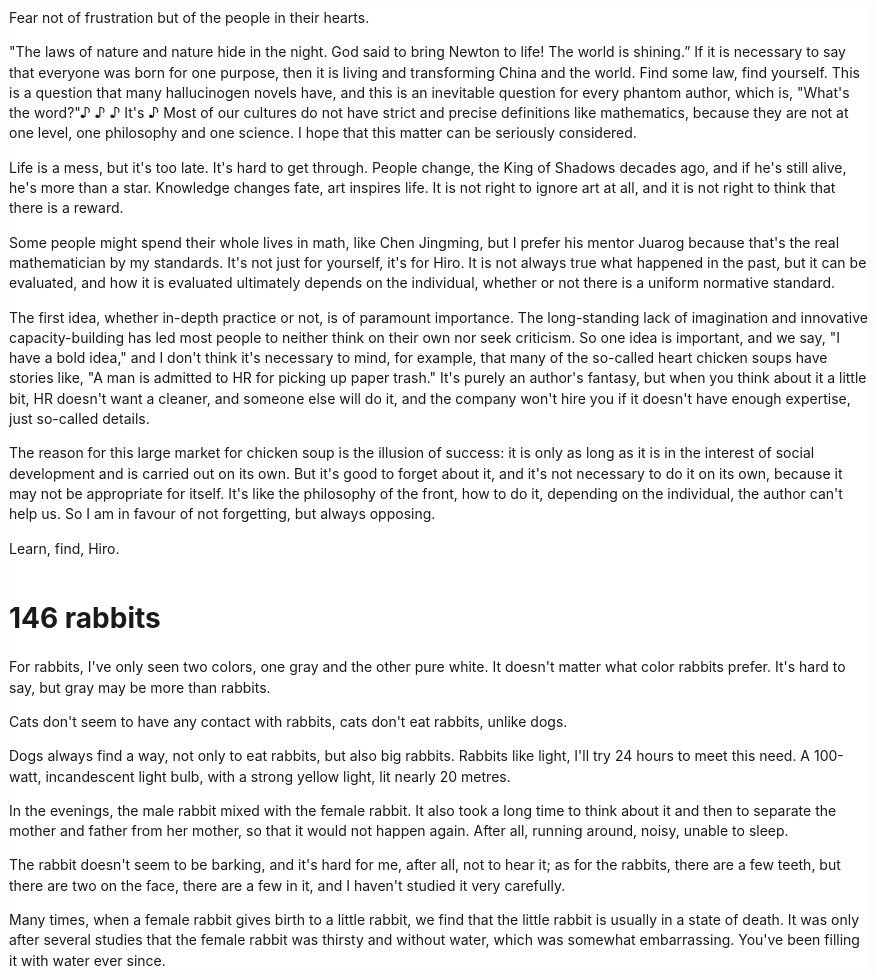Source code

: Fear not of frustration but of the people in their hearts.

"The laws of nature and nature hide in the night. God said to bring Newton to life! The world is shining.” If it is necessary to say that everyone was born for one purpose, then it is living and transforming China and the world. Find some law, find yourself.
This is a question that many hallucinogen novels have, and this is an inevitable question for every phantom author, which is, "What's the word?"♪ ♪ ♪ It's ♪ Most of our cultures do not have strict and precise definitions like mathematics, because they are not at one level, one philosophy and one science. I hope that this matter can be seriously considered.

Life is a mess, but it's too late. It's hard to get through. People change, the King of Shadows decades ago, and if he's still alive, he's more than a star. Knowledge changes fate, art inspires life. It is not right to ignore art at all, and it is not right to think that there is a reward.

Some people might spend their whole lives in math, like Chen Jingming, but I prefer his mentor Juarog because that's the real mathematician by my standards. It's not just for yourself, it's for Hiro. It is not always true what happened in the past, but it can be evaluated, and how it is evaluated ultimately depends on the individual, whether or not there is a uniform normative standard.

The first idea, whether in-depth practice or not, is of paramount importance. The long-standing lack of imagination and innovative capacity-building has led most people to neither think on their own nor seek criticism. So one idea is important, and we say, "I have a bold idea," and I don't think it's necessary to mind, for example, that many of the so-called heart chicken soups have stories like, "A man is admitted to HR for picking up paper trash." It's purely an author's fantasy, but when you think about it a little bit, HR doesn't want a cleaner, and someone else will do it, and the company won't hire you if it doesn't have enough expertise, just so-called details.

The reason for this large market for chicken soup is the illusion of success: it is only as long as it is in the interest of social development and is carried out on its own. But it's good to forget about it, and it's not necessary to do it on its own, because it may not be appropriate for itself. It's like the philosophy of the front, how to do it, depending on the individual, the author can't help us. So I am in favour of not forgetting, but always opposing.

Learn, find, Hiro.

# 146 rabbits

For rabbits, I've only seen two colors, one gray and the other pure white. It doesn't matter what color rabbits prefer. It's hard to say, but gray may be more than rabbits.

Cats don't seem to have any contact with rabbits, cats don't eat rabbits, unlike dogs.

Dogs always find a way, not only to eat rabbits, but also big rabbits. Rabbits like light, I'll try 24 hours to meet this need. A 100-watt, incandescent light bulb, with a strong yellow light, lit nearly 20 metres.

In the evenings, the male rabbit mixed with the female rabbit. It also took a long time to think about it and then to separate the mother and father from her mother, so that it would not happen again. After all, running around, noisy, unable to sleep.

The rabbit doesn't seem to be barking, and it's hard for me, after all, not to hear it; as for the rabbits, there are a few teeth, but there are two on the face, there are a few in it, and I haven't studied it very carefully.

Many times, when a female rabbit gives birth to a little rabbit, we find that the little rabbit is usually in a state of death. It was only after several studies that the female rabbit was thirsty and without water, which was somewhat embarrassing. You've been filling it with water ever since.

Work task:
State how many lines of the listing include "prefer", and write nothing else.

Output:
2